Ralph Mc Daniels - Film and Production

Film and Production

The success of Video Music Box became just one brick in the foundation that McDaniels would lay in hip-hop culture. It was not long after VMB started that McDaniels began to grow tired of the substandard quality of some of the videos that he aired. Believing he could do a better job of producing videos for some of these emerging artists, McDaniels partnered with childhood friend Lionel C. Martin (The Vid Kid) and co-founded Classic Concepts Productions, a film- and video-production company that produced over 300 music videos, commercials, films, and documentaries between 1987 and 1997. Most notably, Classic Concepts was instrumental in producing videos for such greats as Public Enemy, the Notorious B.I.G, Big Daddy Kane, Nas and Wu-Tang Clan—with McDaniels producing and Martin directing these clips.

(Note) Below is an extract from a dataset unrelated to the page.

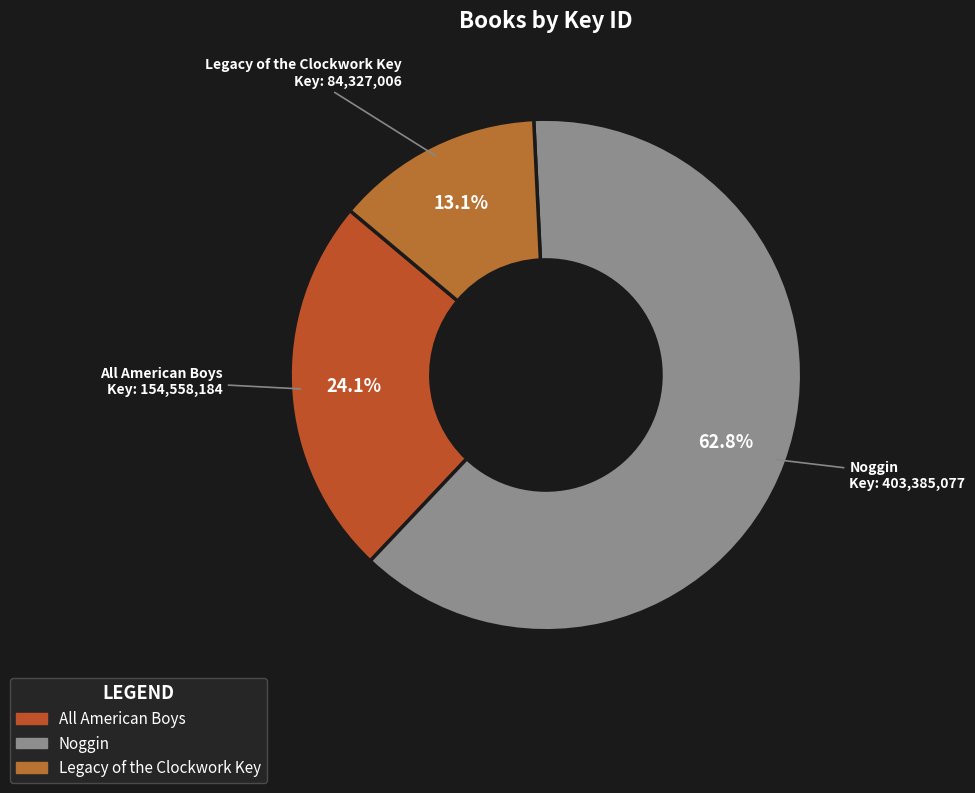

What is the majority slice?

Noggin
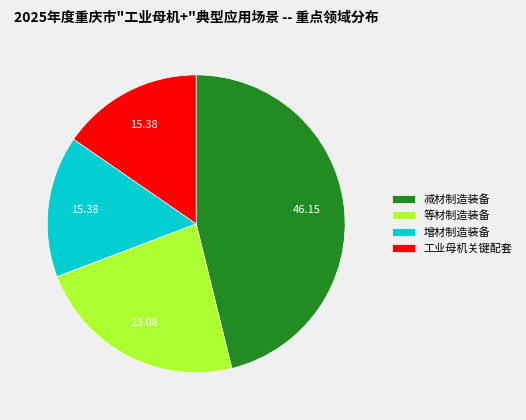

What is the largest slice in the pie chart?

减材制造装备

McDaniels reputation in the street was becoming as famous as it was over the airwaves. An inmate from Rahway State Prison wrote McDaniels about a government-sponsored hip-hop music program at the prison and McDaniels immediately took an interest in the story and went to the prison to film a documentary about the program called The Lifers' Group at Rahway State Prison, which aired on VMB, and was nominated for an Emmy in 1990.

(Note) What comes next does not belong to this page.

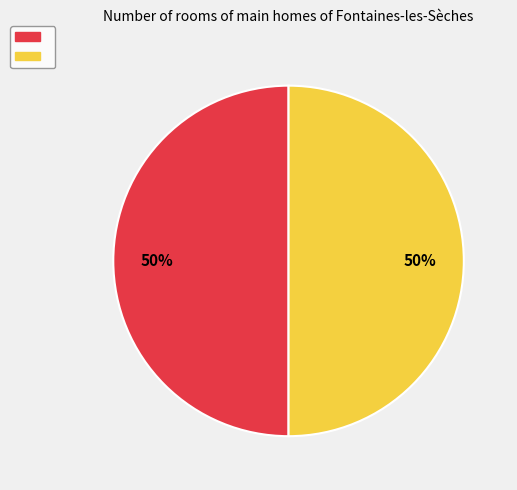

To the nearest percent, what is the average slice percentage?

50%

McDaniels has interviewed former President Bill Clinton, New York Mayor Michael Bloomberg, Reverend Jesse Jackson, legendary salsa singer Celia Cruz, and reported from the National Democratic Convention, just to name a few.

McDaniels hip-hop street credibility later led him to be approached by producers of the groundbreaking film Juice, which starred Tupac Shakur, where he was asked to serve as a consultant to the film and was given the job of associate producer. McDaniels jumped at the opportunity to contribute his talents and connections to this urban film classic and additionally assisted the film’s writer, Ernest Dickerson, in re-writing the script.

When film production began for Who's the Man? starring Ed Lover and Doctor Dré, McDaniels was again called upon—this time to work in front of the camera, playing himself in the supporting cast.